Intersection of Two Lines

Question

Given equation of two lines in the format Ax+By=C, determine their intersection point. If they are parallel print 'parallel' without quotes. For input/output format refer sample input/output.

Input
1x+1y=1
1x-1y=1

Output
(1.00,0.00)

Input
0x+1y=0
1x+0y=0

Output
(0.00,0.00)

1. -1000000 <= A,B,C <= 1000000.
2. Note their intersection point may not be integer. Print upto two decimal places.
3. Shortest solution wins.

Answer 1

Ruby - 119 chars

a,b,c,d,e,f=(gets+gets).scan(/-?\d+/).map &:to_f
puts (t=a*e-b*d)==0?'parallel':"(%.2f,%.2f)"%[(e*c-b*f)/t,(a*f-c*d)/t]

Answer 2

Python, 148 146 chars

import re
I=raw_input
a,b,p,c,d,q=eval(re.sub('x|y=','.,',I()+','+I()))
D=a*d-b*c
print'(%.2f,%.2f)'%((p*d-q*b)/D,(a*p-c*q)/D)if D else'parallel'

Answer 3

sage - 162 chars

x,y=var('x,y')
e=lambda:eval(raw_input().replace('x','*x').replace('y','*y='))
try:r=solve([e(),e()],[x,y])[0];print`r[0].rhs(),r[1].rhs()`
except:print'parallel'

Answer 4

Python+sympy - 161 chars

from sympy import*
x,y=symbols('xy')
e=lambda:eval(raw_input().replace('x','*x').replace('y=','*y-'))
r=solve([e(),e()],[x,y])
print r and`r[x],r[y]`or'parallel'

Python+sympy - 143 chars (different output format)

from sympy import*
x,y=symbols('xy')
e=lambda:eval(raw_input().replace('x','*x').replace('y=','*y-'))
print solve([e(),e()],[x,y])or'parallel'

output format for 143 char version is slightly different from the spec

In:
1x+1y=1
1x-1y=1

Out:
{x: 1, y: 0}

In:
0x+1y=0
1x+0y=0

Out:
{x: 0, y: 0}

Answer 5

J, 146 132 134 124

echo'parallel'"_`(1|.')(',[:(,',',])&(0j2&":)/[:,,.@{:%.}:)@.([:*@|[:-/ .*}:)|:".>{.`(<@}:@;@(1 2&{))`{:(`:0)"1;:;._2(1!:1)3

Parsing this is awful.

Edit: Realized that my output is basically broken, although it works for the examples given and parallels...

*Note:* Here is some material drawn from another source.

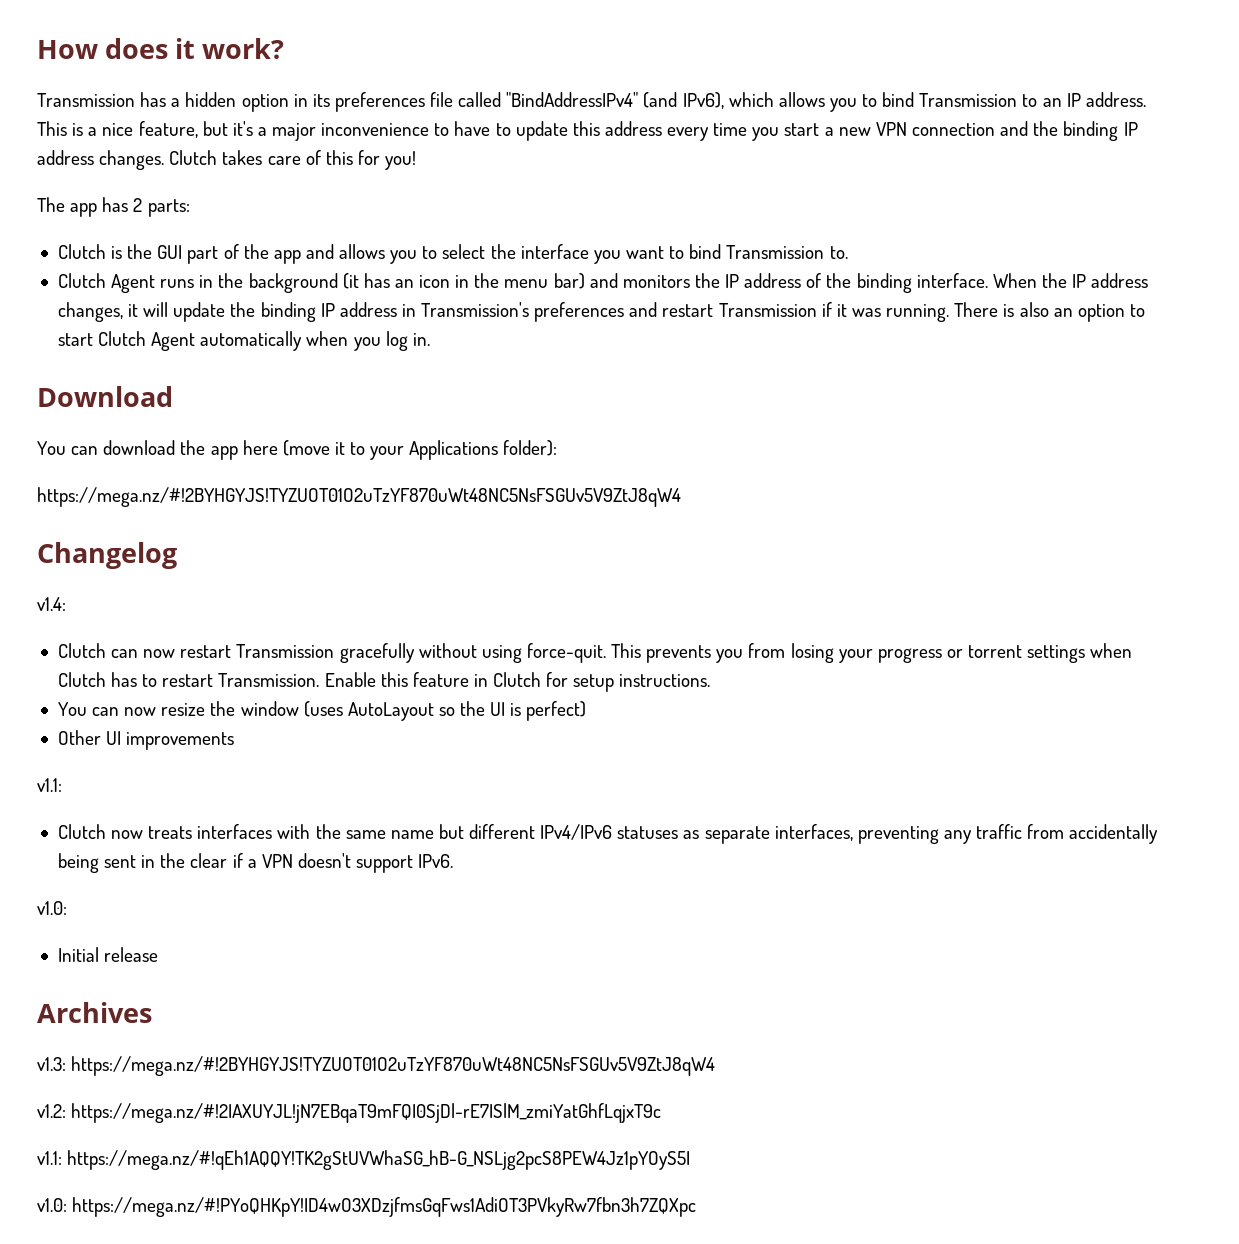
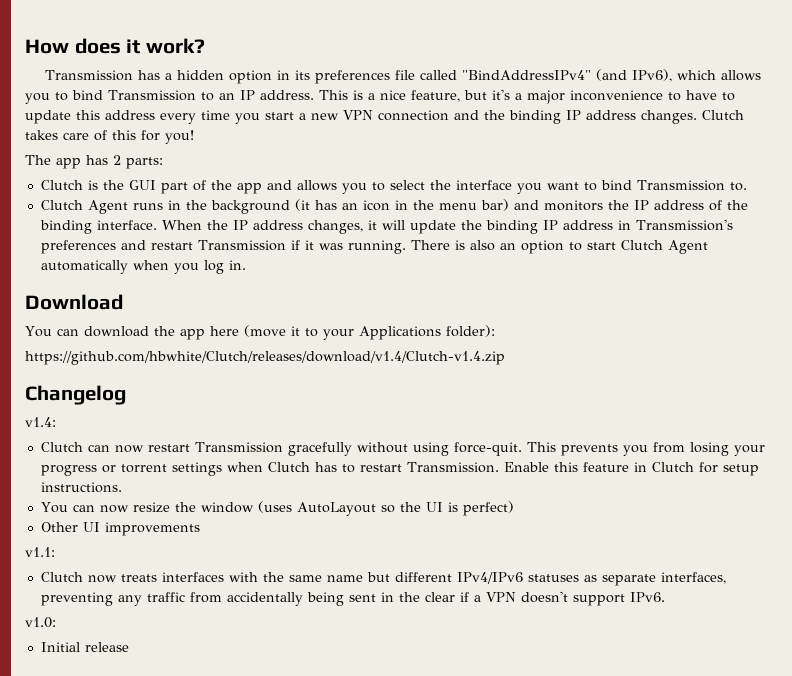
[37,487,681,507] https://mega.nz/#!2BYHGYJS!TYZUOT01O2uTzYF870uWt48NC5NsFSGUv5V9ZtJ8qW4 -> [25,351,505,365] https://github.com/hbwhite/Clutch/releases/download/v1.4/Clutch-v1.4.zip
[37,1002,152,1023] [37,1056,716,1076] [37,1103,662,1123] [37,1150,691,1170] [37,1197,697,1217] // Archives // v1.3: https://mega.nz/#!2BYHGYJS!TYZUOT01O2uTzYF870uWt48NC5NsFSGUv5V9ZtJ8qW4 // v1.2: https://mega.nz/#!2IAXUYJL!jN7EBqaT9mFQI0SjDl-rE7ISlM_zmiYatGhfLqjxT9c // v1.1: https://mega.nz/#!qEh1AQQY!TK2gStUVWhaSG_hB-G_NSLjg2pcS8PEW4Jz1pYOyS5I // v1.0: https://mega.nz/#!PYoQHKpY!ID4wO3XDzjfmsGqFws1AdiOT3PVkyRw7fbn3h7ZQXpc -> (129, 647) none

Edit: Posting the shorter version I already had.

Edit: Fixed without too much pain...

Edit: Fixed a weird issue where the program was spread across multiple lines.

Somewhat ungolfed version:

words =: ;:;._2(1!:1)3
NB. Leverage J's parser itself to split each line into e.g. ax + by = c
lines =: ".>{.`(<@}:@;@(1 2&{))`{:(`:0)"1 words
NB. Use a 3-part gerund (`) to get boxed strings 'ax';'b';'c', unbox and parse
calc_and_format =: 1|.')(',[:(,',',])&(0j2&":)/[:,,.@{:%.}:
NB. %. (matrix multiply) first two rows (a d/b e) by third row turned (c/f)
NB. And then format laboriously. 0j2&": formats numbers with 2 decimals.
det_nonzero =: [:*@|[:-/ .*}:
NB. 1 if determinant (-/ .*) of (a b/d e) is nonzero (*@|)
echo'parallel'"_`calc_and_format@.det_nonzero|: lines
NB. transpose parsed input to get (a d/b e/c f). 
NB. If det_nonzero, call calc_and_format, otherwise constant 'parallel'
NB. Print

Answer 6

OCaml + Batteries, 163 characters

As straightforward as it gets:

Scanf.scanf"%fx%fy=%f\n%fx%fy=%f\n"Float.(fun a b c d e
f->Printf.(fun u->if u=0.then printf"parallel"else
printf"(%.2f,%.2f)"((b*f-c*e)/u)((d*c-a*f)/u))(b*d-a*e))

Edit:

• Initial version, 169
• Use Batteries for delimited overloading of operators, 164
• Lambda binding of u, 163

Answer 7

C-149 bytes

Not much of golfing just the basics.

float a,b,c,d,m,n,t;main(){scanf("%fx%fy=%f%fx%fy=%f",&a,&b,&m,&c,&d,&n);t=b*c-a*d;t?printf("(%.2f,%.2f)",(b*n-d*m)/t,(c*m-a*n)/t):puts("parallel");}

Here is the ideone link for testing.

Instead of printing 'parallel' an alternative could be to print the orthogonal distance between the lines when they are parallel.

Answer 8

Vyxal, 10 bytes

∆Q:[vt|`ċ₃

Try it Online!

8 if the format can be ⟨ ⟨ `x` | xval ⟩ | ⟨ `y` | yval ⟩ ⟩ . Returns fraction representation of all numbers if not integer.

Explained

∆Q:[vt|`ċ₃
∆Q          # Solve the two input equations simultaneously
  :[        # If there's a solution
    vt      #   get the last values of each two item tuple
      |`ċ₃  # else, push the string "parallel"